== Records shown ==

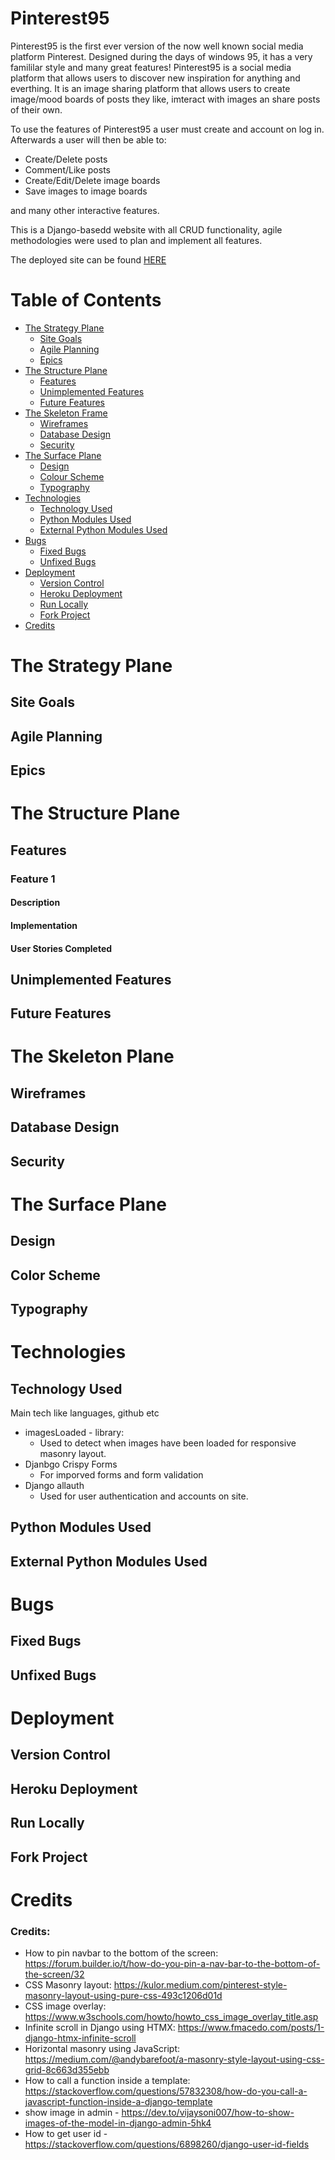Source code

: # Pinterest95
Pinterest95 is the first ever version of the now well known social media platform Pinterest. Designed during the days of windows 95, it has a very famililar style and many great features! Pinterest95 is a social media platform that allows users to discover new inspiration for anything and everthing. It is an image sharing platform that allows users to create image/mood boards of posts they like, imteract with images an share posts of their own. 

To use the features of Pinterest95 a user must create and account on log in. Afterwards a user will then be able to:

- Create/Delete posts
- Comment/Like posts
- Create/Edit/Delete image boards
- Save images to image boards

and many other interactive features.

This is a Django-basedd website with all CRUD functionality, agile methodologies were used to plan and implement all features.

The deployed site can be found [HERE](https://pinterest-clone-sem-29d41bc2ed17.herokuapp.com)

# Table of Contents
- [The Strategy Plane](#the-strategy-plane)
    - [Site Goals](#site-goals)
    - [Agile Planning](#agile-planning)
    - [Epics](#epics)
- [The Structure Plane](#the-structure-plane)
    - [Features](#features)
    - [Unimplemented Features](#unimplemented-features)
    - [Future Features](#future-features)
- [The Skeleton Frame](#the-skeleton-plane)
    - [Wireframes](#wireframes)
    - [Database Design](#database-design)
    - [Security](#security)
- [The Surface Plane](#the-surface-plane)
    - [Design](#design)
    - [Colour Scheme](#color-scheme)
    - [Typography](#typography)
- [Technologies](#technologies)
    - [Technology Used](#technology-used)
    - [Python Modules Used](#python-modules-used)
    - [External Python Modules Used](#external-python-modules-used)
- [Bugs](#bugs)
    - [Fixed Bugs](#fixed-bugs)
    - [Unfixed Bugs](#unfixed-bugs)
- [Deployment](#deployment)
    - [Version Control](#version-control)
    - [Heroku Deployment](#heroku-deployment)
    - [Run Locally](#run-locally)
    - [Fork Project](#fork-project)
- [Credits](#credits)

# The Strategy Plane

## Site Goals

## Agile Planning

## Epics

# The Structure Plane

## Features

### Feature 1
#### Description
#### Implementation
#### User Stories Completed

## Unimplemented Features

## Future Features

# The Skeleton Plane

## Wireframes

## Database Design

## Security

# The Surface Plane

## Design

## Color Scheme

## Typography

# Technologies

## Technology Used
Main tech like languages, github etc

- imagesLoaded - library:
    - Used to detect when images have been loaded for responsive masonry layout.
- Djanbgo Crispy Forms
    - For imporved forms and form validation
- Django allauth
    - Used for user authentication and accounts on site.

## Python Modules Used

## External Python Modules Used

# Bugs

## Fixed Bugs

## Unfixed Bugs

# Deployment

## Version Control

## Heroku Deployment

## Run Locally

## Fork Project

# Credits


### Credits:
- How to pin navbar to the bottom of the screen: https://forum.builder.io/t/how-do-you-pin-a-nav-bar-to-the-bottom-of-the-screen/32
- CSS Masonry layout: https://kulor.medium.com/pinterest-style-masonry-layout-using-pure-css-493c1206d01d
- CSS image overlay: https://www.w3schools.com/howto/howto_css_image_overlay_title.asp
- Infinite scroll in Django using HTMX: https://www.fmacedo.com/posts/1-django-htmx-infinite-scroll
- Horizontal masonry using JavaScript: https://medium.com/@andybarefoot/a-masonry-style-layout-using-css-grid-8c663d355ebb
- How to call a function inside a template: https://stackoverflow.com/questions/57832308/how-do-you-call-a-javascript-function-inside-a-django-template
- show image in admin - https://dev.to/vijaysoni007/how-to-show-images-of-the-model-in-django-admin-5hk4
- How to get user id - https://stackoverflow.com/questions/6898260/django-user-id-fields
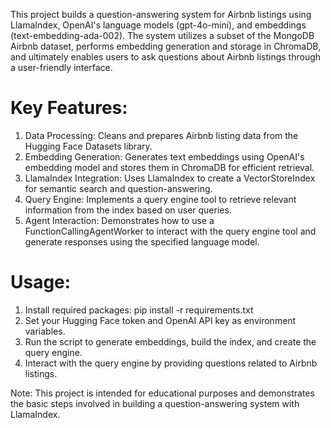 This project builds a question-answering system for Airbnb listings using LlamaIndex, OpenAI's language models (gpt-4o-mini), and embeddings (text-embedding-ada-002). The system utilizes a subset of the MongoDB Airbnb dataset, performs embedding generation and storage in ChromaDB, and ultimately enables users to ask questions about Airbnb listings through a user-friendly interface.

# Key Features:
1. Data Processing: Cleans and prepares Airbnb listing data from the Hugging Face Datasets library.
2. Embedding Generation: Generates text embeddings using OpenAI's embedding model and stores them in ChromaDB for efficient retrieval.
3. LlamaIndex Integration: Uses LlamaIndex to create a VectorStoreIndex for semantic search and question-answering.
4. Query Engine: Implements a query engine tool to retrieve relevant information from the index based on user queries.
5. Agent Interaction: Demonstrates how to use a FunctionCallingAgentWorker to interact with the query engine tool and generate responses using the specified language model.

# Usage:
1. Install required packages: pip install -r requirements.txt
2. Set your Hugging Face token and OpenAI API key as environment variables.
3. Run the script to generate embeddings, build the index, and create the query engine.
4. Interact with the query engine by providing questions related to Airbnb listings.


Note: This project is intended for educational purposes and demonstrates the basic steps involved in building a question-answering system with LlamaIndex.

===

#### To do:
Exact repeats of the lines from the first one in the data through the line containing "- Save images to image boards" make up the answer. Pictures do not.

#### Answer space:
Source code

: # Pinterest95
Pinterest95 is the first ever version of the now well known social media platform Pinterest. Designed during the days of windows 95, it has a very famililar style and many great features! Pinterest95 is a social media platform that allows users to discover new inspiration for anything and everthing. It is an image sharing platform that allows users to create image/mood boards of posts they like, imteract with images an share posts of their own. 

To use the features of Pinterest95 a user must create and account on log in. Afterwards a user will then be able to:

- Create/Delete posts
- Comment/Like posts
- Create/Edit/Delete image boards
- Save images to image boards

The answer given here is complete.